Fonds européens - László Andor : "Donner la priorité à l'emploi" dans l'attribution des fonds européens
Les Etats misent désormais sur les fonds régionaux européens pour sortir de la crise. Nombreux sont ceux, dont la France, qui souhaitent pourtant une diminution de ces crédits à partir de 2014. N’est-ce pas paradoxal ?
László Andor : Il y a effectivement une contradiction que nous tentons actuellement de lever. Je suis convaincu qu’à l’avenir, l’Europe aura besoin d’une politique de cohésion plus forte. Tirer les leçons de la crise devrait aboutir à un renforcement de la politique régionale, et non pas à un affaiblissement de son budget. Car la crise a polarisé l’Europe. Le fossé entre les zones riches et pauvres s’est accru en termes de stabilité financière, de performance économique, d’emploi et de retombées sociales. Nous devons prendre les choses très au sérieux : la politique régionale, notamment le fonds social européen, est déterminante pour redonner du potentiel de croissance aux régions désavantagées. Les pays riches vont donc avoir tendance à couper dans le budget de la politique de cohésion, pendant que les plus pauvres vont vouloir la préserver… Il serait vraiment malheureux de cliver le débat en fonction des riches et des pauvres. Les pays contributeurs nets [ceux qui versent plus à l’UE qu’ils ne reçoivent, ndlr] devraient comprendre que la politique de cohésion est très importante car il existe une interdépendance forte des marchés européens. Nous sommes tous dans le même bateau et les Etats ont un intérêt commun à un développement économique équilibré.
En janvier dernier, la Commission européenne a proposé aux Etats de réutiliser les fonds régionaux non dépensés en direction de l’emploi des jeunes et des PME. Pourquoi cette initiative intervient-elle si tard ?

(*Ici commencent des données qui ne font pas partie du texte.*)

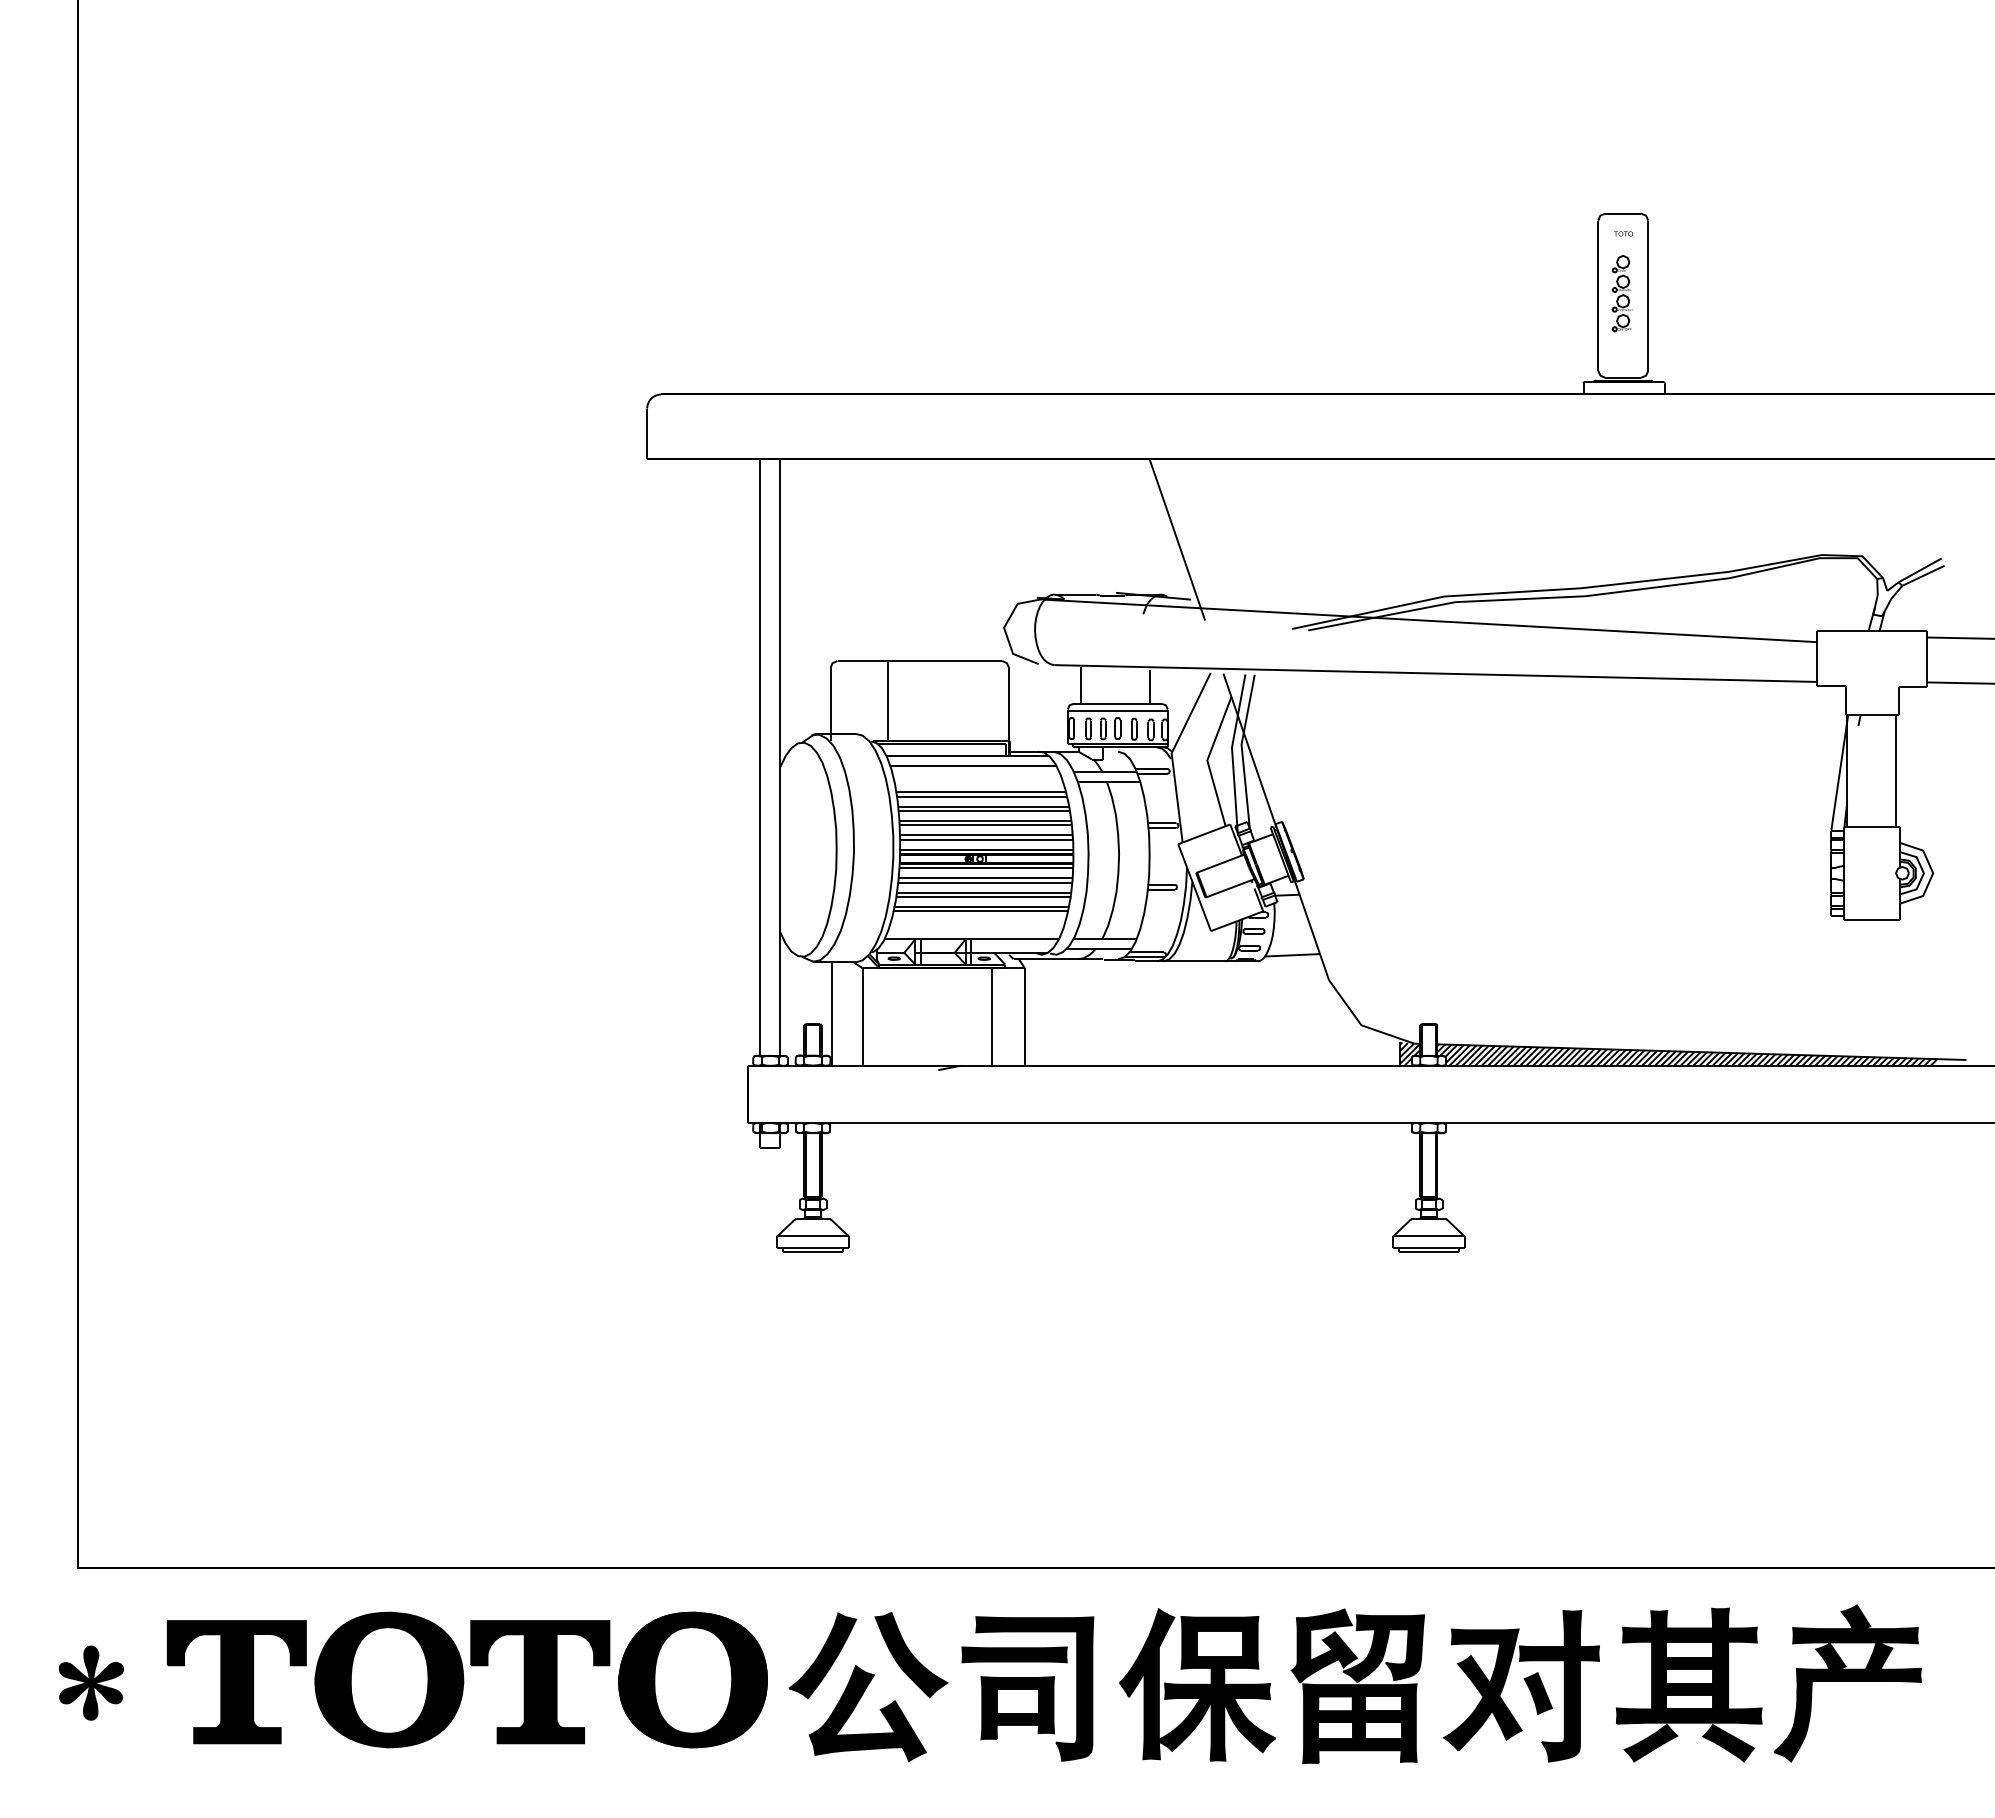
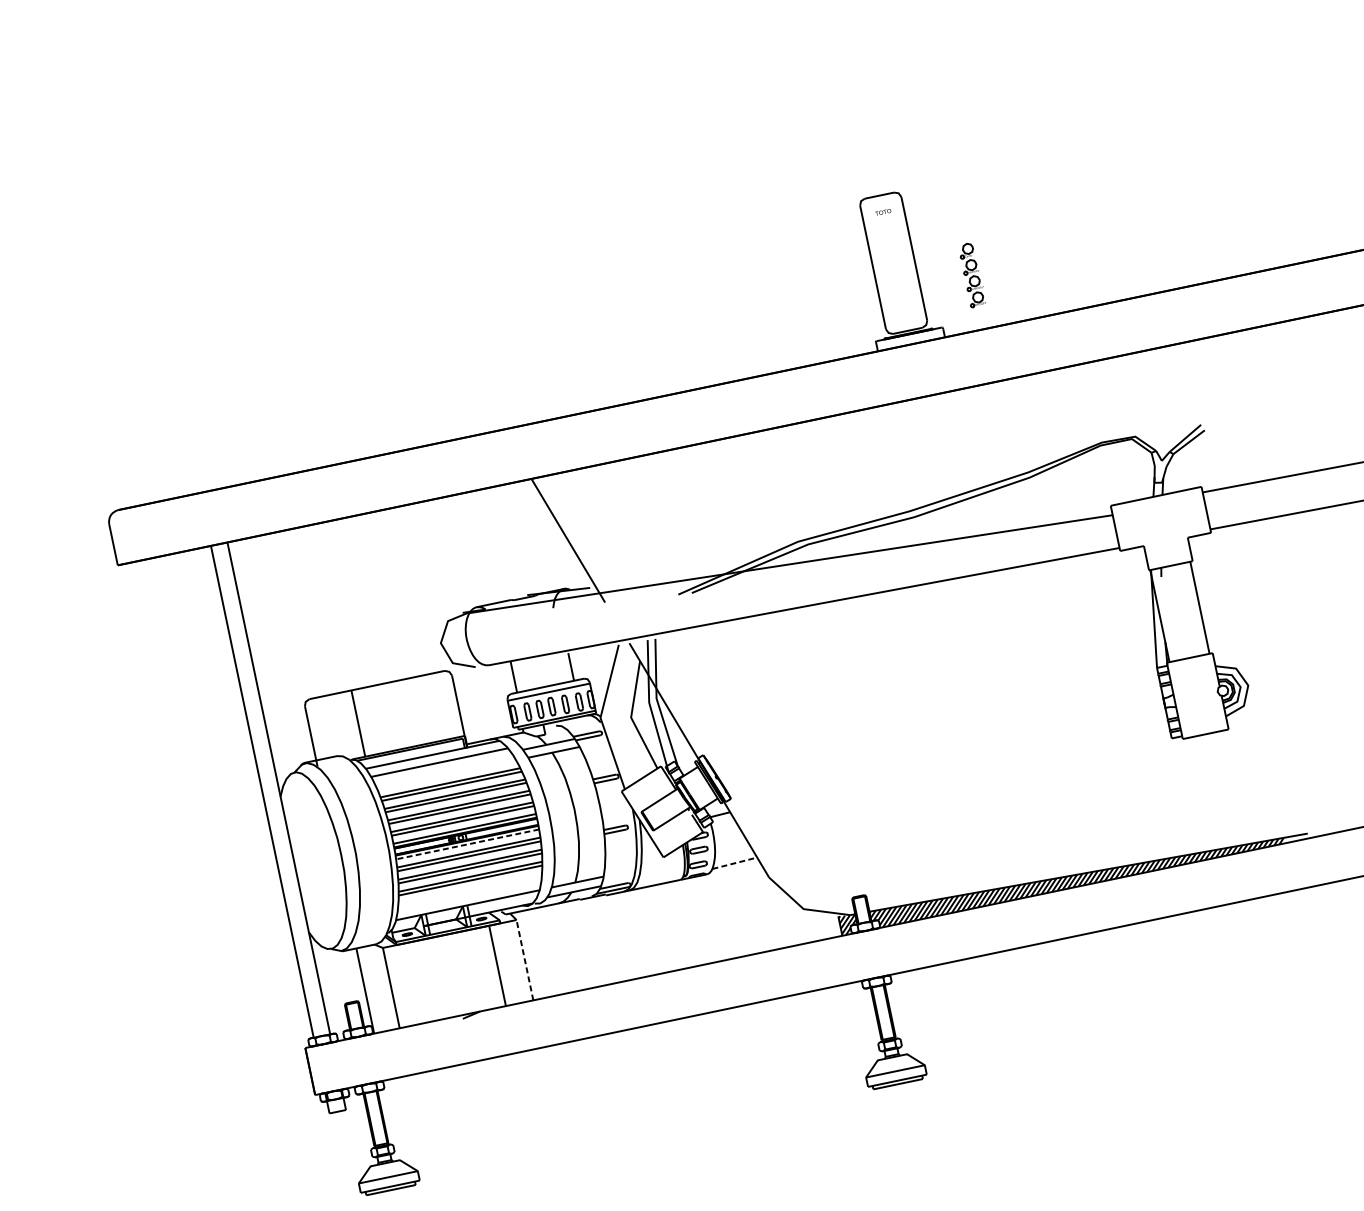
part: (1621, 293) -> (971, 275), moved
line: (986, 868) -> (467, 844), solid -> dashed
line: (1293, 955) -> (735, 863), solid -> dashed
line: (1024, 1017) -> (524, 960), solid -> dashed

La démarche arrive tard au Conseil. Mais la Commission a déjà commencé à travailler avec les Etats qui sont le plus touchés par la crise. Nous avons fait des propositions pour que la mise en oeuvre des fonds structurels reflète les nouveaux besoins des Etats. Le changement du taux de cofinancement a par ailleurs été un pas important. Il faut désormais regarder les effets potentiels de la rechute de l’économie ("second dip"), c’est pourquoi nous devons nous pencher sur la partie des fonds européens qui n’a pas encore été engagée et appeler les Etats membres à donner la priorité à l’emploi lorsqu’ils allouent les fonds.
La Grèce reçoit quantité de fonds structurels depuis trente ans, alors que la fraude est répandue et que les résultats ne sont pas au rendez-vous. L’UE a-t-elle été dans le déni politique à l’égard de ce pays?
Je ne sais pas s’il s’agit d’un déni ou d’un manque de ressources pour surveiller de près la situation. Mais nous avons détecté d’importantes faiblesses dans les capacités administratives du pays. Pour ce qui est de la corruption, ce sujet est traité par l’Office européen de la lutte contre la fraude.
Le travail mené par le groupe d’action déployé en Grèce pour accélérer l’utilisation des fonds structurels porte-t-il ses fruits ?
Nous avons d’ores et déjà constaté une amélioration : en mai dernier, la Grèce avait seulement consommé 13% de sa dotation au titre du fonds social européen. La part est presque deux fois plus importante aujourd'hui.
Beaucoup d’observateurs estiment que les pays européens n’atteindront pas leurs objectifs budgétaires en ne misant que sur l’austérité. Pensez-vous qu’il faudrait ajouter un volet de croissance au traité fiscal ?
Nous devons nous fonder sur l’accord et voir quels éléments supplémentaires sont nécessaires. Il est important de faire plus sur l’investissement et d’avoir une consolidation budgétaire plus intelligente permettant la convergence fiscale des Etats et la croissance économique. Dans les pays périphériques [Grèce, Espagne, Portugal..., ndlr], nous n’avons pas résolu le dilemme. Avant, pour résoudre le problème de la compétitivité, ces Etats avaient recours à la dévaluation de leur devise. Avec l’union monétaire, cette option est désormais exclue. Nous devons donc trouver d’autres solutions, mais ces alternatives prennent plus de temps à mettre en place. La grande question est de savoir comment gérer ce temps nécessaire aux réformes structurelles.